The shortest path
The unique thing that Akiban does is to store the rows of grouped tables together, eliminating the costs associated with the most common joins. Early on, the question was how to get a database system that implemented this idea into the hands of as many users as possible, as quickly as possible.
We decided that the answer was to build an open-source MySQL storage engine. MySQL has a huge user base, well-known performance problems with queries containing multiple joins that our technology could fix, and an API for plugging in storage engines. Perfect.
The shortest path goes to a bad place
It wasn't too long before reality hit. If we are going to optimize queries containing lots of joins, then we had to see all the joins. But the division of labor between the core of MySQL and a MySQL storage engine makes that impossible. The storage engine API is an abstraction at the level of a B-tree: scan a table, search an index given a key, insert, update, delete. We couldn't see the joins, so we were going to have a hard time optimizing them.
So we decided to intercept queries on their way into MySQL, and rewrite them. The joined tables were replaced by a single "group table", and the resulting query had fewer explicit joins. A storage engine operation on a group table is then implemented, by our server, as an equivalent operation on the grouped tables, allowing us to implement joins very efficiently. (A second benefit is that MySQL has fewer joins to think about.) We wrote a hook for intercepting and rewriting queries, and tried hard to get this accepted into MySQL. This was around the time that MySQL ownership transferred to Oracle, so our patch was, understandably, not their highest priority. This technical approach was far from ideal in many ways, but it did give us the view of joins that we needed.
We also implemented the MySQL storage engine interface, and it worked well. But the overall plan was in trouble. One problem was how to connect MySQL, written in C and C++, with Java, the language used for our server and B-tree. JNI has many problems, (performance and impact on garbage collection, among others), JNA didn't seem right, and a network layer is expensive. We went with the network approach. But this made it difficult to avoid very large numbers of expensive network round trips, and this was especially painful for cross-group joins, which, based on our contacts with potential users, appeared to be common. Our query rewrite approach worked within a group only, so we still relied on MySQL to join between group tables. Yes, we could have rewritten even more of the query, and basically used MySQL as a mechanism for delivering entire queries to our back end. You can see where this is going.

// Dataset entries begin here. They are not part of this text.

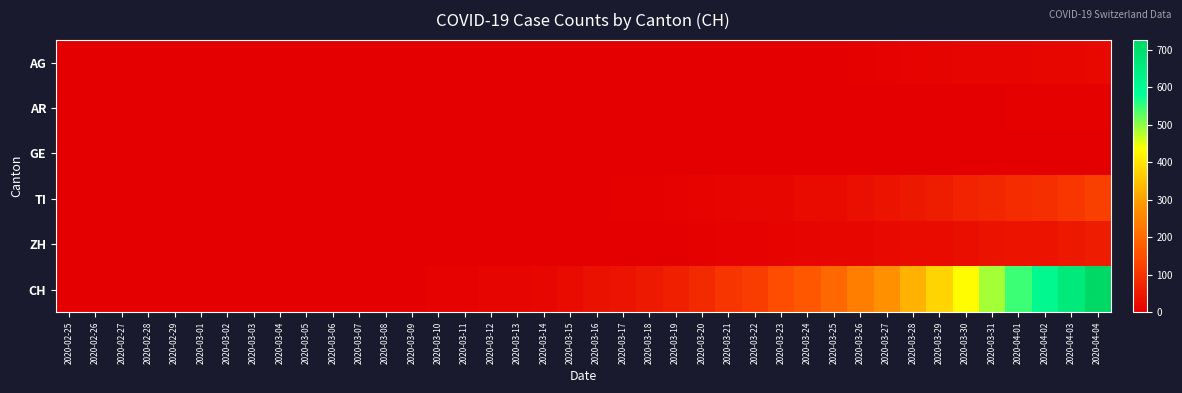

Reading left to right, list all the values displayed in this chart.

AG: 2020-02-25=0	2020-02-26=0	2020-02-27=0	2020-02-28=0	2020-02-29=0	2020-03-01=0	2020-03-02=0	2020-03-03=0	2020-03-04=0	2020-03-05=0	2020-03-06=0	2020-03-07=0	2020-03-08=0	2020-03-09=0	2020-03-10=0	2020-03-11=0	2020-03-12=0	2020-03-13=0	2020-03-14=0	2020-03-15=1	2020-03-16=0	2020-03-17=1	2020-03-18=1	2020-03-19=2	2020-03-20=1	2020-03-21=1	2020-03-22=1	2020-03-23=2	2020-03-24=2	2020-03-25=2	2020-03-26=3	2020-03-27=5	2020-03-28=8	2020-03-29=9	2020-03-30=11	2020-03-31=11	2020-04-01=11	2020-04-02=14	2020-04-03=15	2020-04-04=18
AR: 2020-02-25=0	2020-02-26=0	2020-02-27=0	2020-02-28=0	2020-02-29=0	2020-03-01=0	2020-03-02=0	2020-03-03=0	2020-03-04=0	2020-03-05=0	2020-03-06=0	2020-03-07=0	2020-03-08=0	2020-03-09=0	2020-03-10=0	2020-03-11=0	2020-03-12=0	2020-03-13=0	2020-03-14=0	2020-03-15=0	2020-03-16=0	2020-03-17=1	2020-03-18=0	2020-03-19=1	2020-03-20=2	2020-03-21=1	2020-03-22=0	2020-03-23=1	2020-03-24=2	2020-03-25=2	2020-03-26=2	2020-03-27=2	2020-03-28=2	2020-03-29=2	2020-03-30=2	2020-03-31=2	2020-04-01=3	2020-04-02=3	2020-04-03=3	2020-04-04=3
GE: 2020-02-25=0	2020-02-26=0	2020-02-27=0	2020-02-28=0	2020-02-29=0	2020-03-01=1	2020-03-02=0	2020-03-03=0	2020-03-04=1	2020-03-05=1	2020-03-06=1	2020-03-07=2	2020-03-08=2	2020-03-09=2	2020-03-10=2	2020-03-11=2	2020-03-12=2	2020-03-13=2	2020-03-14=2	2020-03-15=2	2020-03-16=2	2020-03-17=2	2020-03-18=2	2020-03-19=2	2020-03-20=2	2020-03-21=2	2020-03-22=2	2020-03-23=2	2020-03-24=2	2020-03-25=2	2020-03-26=2	2020-03-27=2	2020-03-28=2	2020-03-29=2	2020-03-30=2	2020-03-31=2	2020-04-01=2	2020-04-02=2	2020-04-03=2	2020-04-04=2
TI: 2020-02-25=0	2020-02-26=0	2020-02-27=0	2020-02-28=0	2020-02-29=0	2020-03-01=0	2020-03-02=0	2020-03-03=0	2020-03-04=0	2020-03-05=0	2020-03-06=0	2020-03-07=0	2020-03-08=0	2020-03-09=0	2020-03-10=0	2020-03-11=0	2020-03-12=1	2020-03-13=1	2020-03-14=1	2020-03-15=1	2020-03-16=2	2020-03-17=3	2020-03-18=4	2020-03-19=6	2020-03-20=8	2020-03-21=10	2020-03-22=13	2020-03-23=14	2020-03-24=22	2020-03-25=24	2020-03-26=31	2020-03-27=39	2020-03-28=47	2020-03-29=57	2020-03-30=67	2020-03-31=76	2020-04-01=84	2020-04-02=90	2020-04-03=104	2020-04-04=123
ZH: 2020-02-25=0	2020-02-26=0	2020-02-27=0	2020-02-28=0	2020-02-29=0	2020-03-01=0	2020-03-02=0	2020-03-03=0	2020-03-04=0	2020-03-05=0	2020-03-06=0	2020-03-07=0	2020-03-08=0	2020-03-09=0	2020-03-10=0	2020-03-11=0	2020-03-12=0	2020-03-13=0	2020-03-14=0	2020-03-15=0	2020-03-16=1	2020-03-17=1	2020-03-18=1	2020-03-19=2	2020-03-20=4	2020-03-21=5	2020-03-22=6	2020-03-23=8	2020-03-24=10	2020-03-25=13	2020-03-26=15	2020-03-27=19	2020-03-28=22	2020-03-29=24	2020-03-30=27	2020-03-31=36	2020-04-01=39	2020-04-02=41	2020-04-03=48	2020-04-04=55
CH: 2020-02-25=0	2020-02-26=0	2020-02-27=0	2020-02-28=0	2020-02-29=0	2020-03-01=0	2020-03-02=0	2020-03-03=0	2020-03-04=0	2020-03-05=0	2020-03-06=0	2020-03-07=0	2020-03-08=1	2020-03-09=1	2020-03-10=5	2020-03-11=7	2020-03-12=10	2020-03-13=11	2020-03-14=14	2020-03-15=22	2020-03-16=33	2020-03-17=40	2020-03-18=49	2020-03-19=60	2020-03-20=81	2020-03-21=101	2020-03-22=116	2020-03-23=145	2020-03-24=164	2020-03-25=199	2020-03-26=241	2020-03-27=277	2020-03-28=328	2020-03-29=375	2020-03-30=430	2020-03-31=487	2020-04-01=546	2020-04-02=606	2020-04-03=663	2020-04-04=726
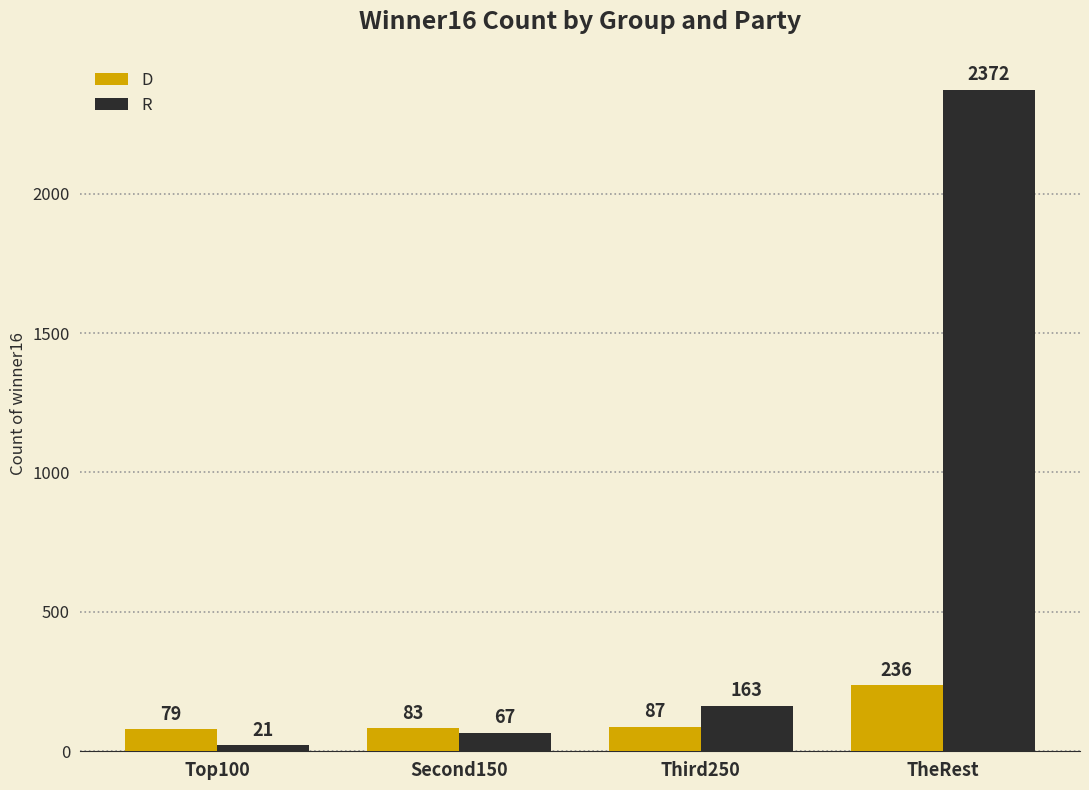

Reading left to right, list all the values displayed in this chart.

D: 79	83	87	236
R: 21	67	163	2372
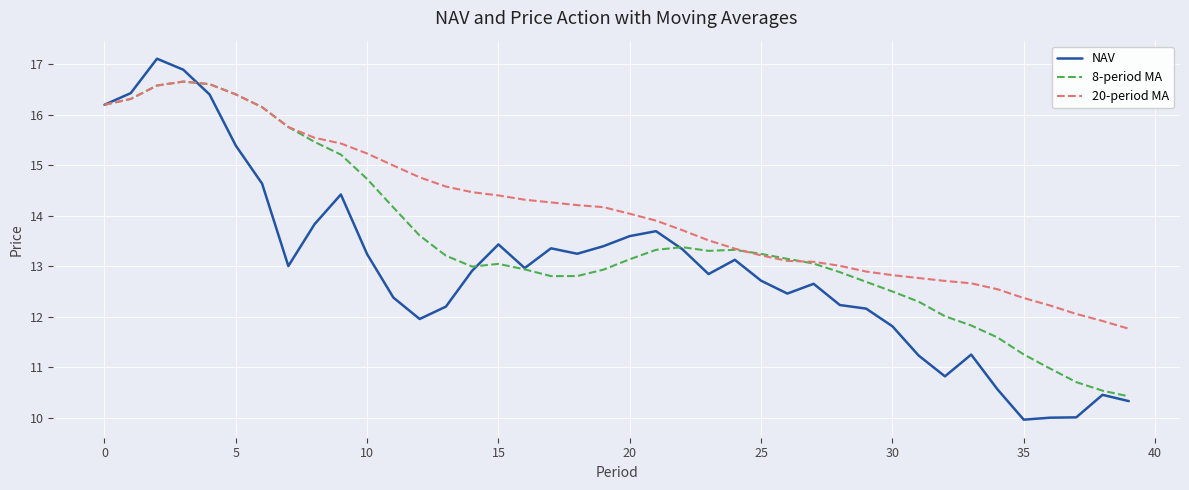

What is the sum of all 20-period MA values?

564.7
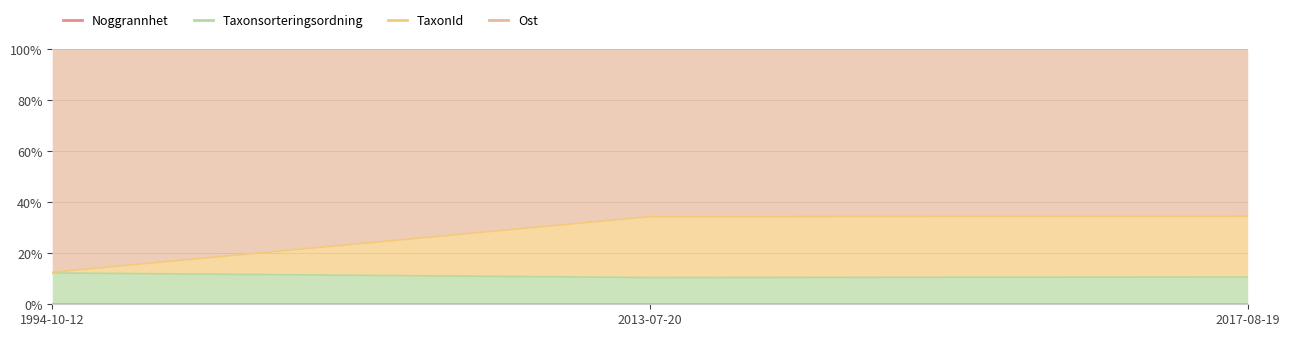

Which series changed the most between 1994-10-12 and 2017-08-19?

TaxonId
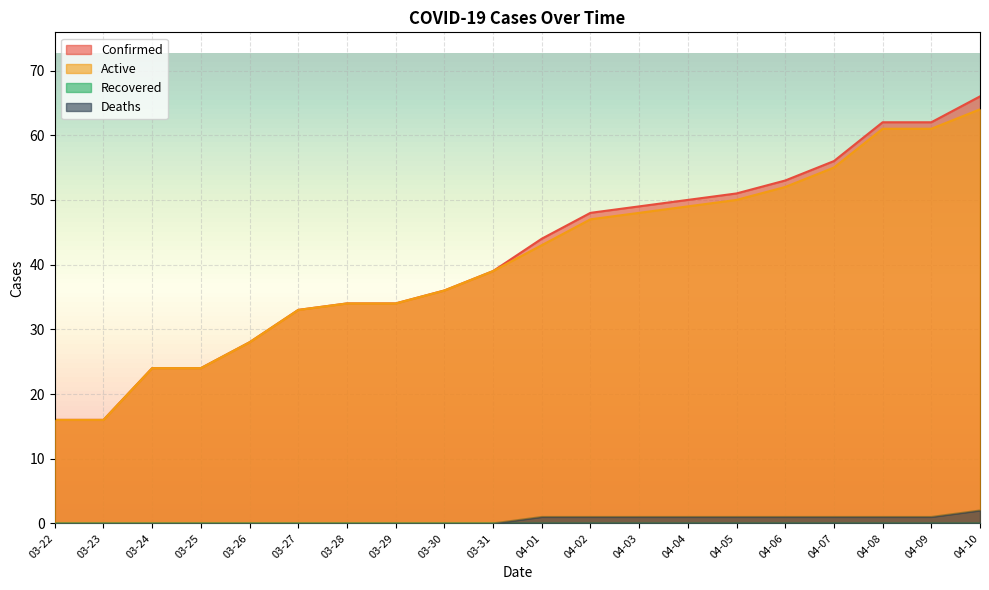

What position from the left is 04-04?

14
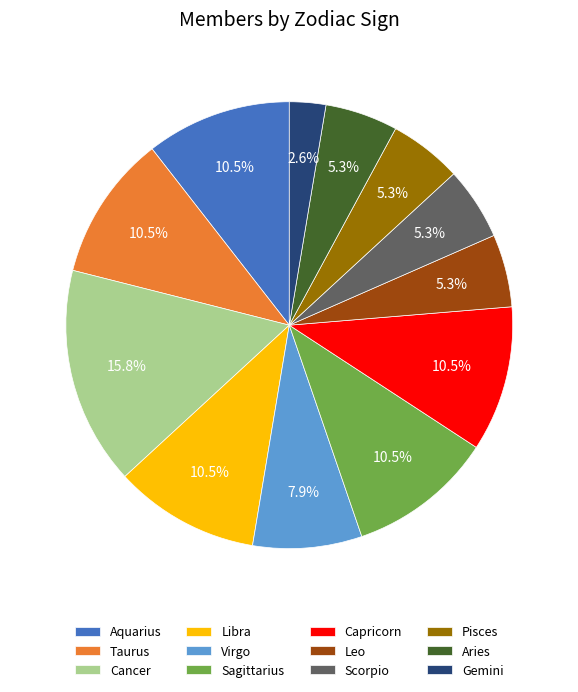

How much of the chart is everything except Virgo?

92.1%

One last consideration is that working in the MySQL code base is very difficult. There are few clean abstractions, and we spent many days trying to find various pieces of information about a query or the schema by poking around undocumented data structures.
How hard could it be?
About a year ago, we came to the realization that our plan to deliver our technology via MySQL just wasn't working. Meanwhile, our B-tree and server were written in Java, and we knew that we'd be able to move much faster in that language, and especially if we were unencumbered by MySQL. There was just the little matter of writing a query parser, optimizer, and query execution engine. We were discussing this with Goetz Graefe, one of our technical advisers (a leading database researcher and one of the architects of Microsoft SQL Server). The phrase "how hard could it be?" was uttered.
So here is what we've done in the past year:
- Extracted the Apache Derby parser: Apache Derby is a Java database system which started life as Cloudscape in the late 90s. Cloudscape was bought by Informix, which was bought by IBM who turned over the code to the Apache foundation. Derby has a very nice standard SQL parser which we have extracted.
- Written the beginnings of a query optimizer: Our optimizer is advancing quickly. Most queries now run. Queries that join tables within a group are turned into particularly good execution plans that exploit table grouping. We routinely see speedups of 10x-30x compared to the same query running in MySQL.
- Built a query execution engine: We have defined a set of query processing operators designed to exploit table grouping. This set of operators represents the instruction set targeted by the optimizer. Grouping allows us to use operators that exploit the interleaving of related rows, and to exploit indexes that cross tables within a group. For example, you can define an index on (customer.name, order.date), and use it to optimize a query that joins customer with order, restricts name, and orders by date. (These "group indexes" were discussed in an earlier blog post.) The query execution engine is implemented on top of our B-tree, Persistit.
Lemonade
While we did have to stop what we were doing, back up, and go off in a new direction, our time spent with MySQL was worthwhile. We completed our storage engine, and this means that an Akiban database can be loaded via MySQL replication.
Our early users have MySQL applications, are already doing master/slave replication, and have a few queries that are too expensive to run as frequently as they would like. These are typically queries with several joins that take many seconds or minutes to run. We engage with these customers by identifying the problem queries, setting up a replication slave running Akiban, and then do a proof-of-concept showing that we can run these queries 1-2 orders of magnitude faster, and with a high degree of concurrency. We then continue to work with the customer as they move to deployment.
We're a very young database company. No one is going to run their business on our product until we're proven. But a read-only replica represents a very low level of risk, and as a result we are finding that customers are willing to give us a chance to prove our technology by fixing their hardest performance problems.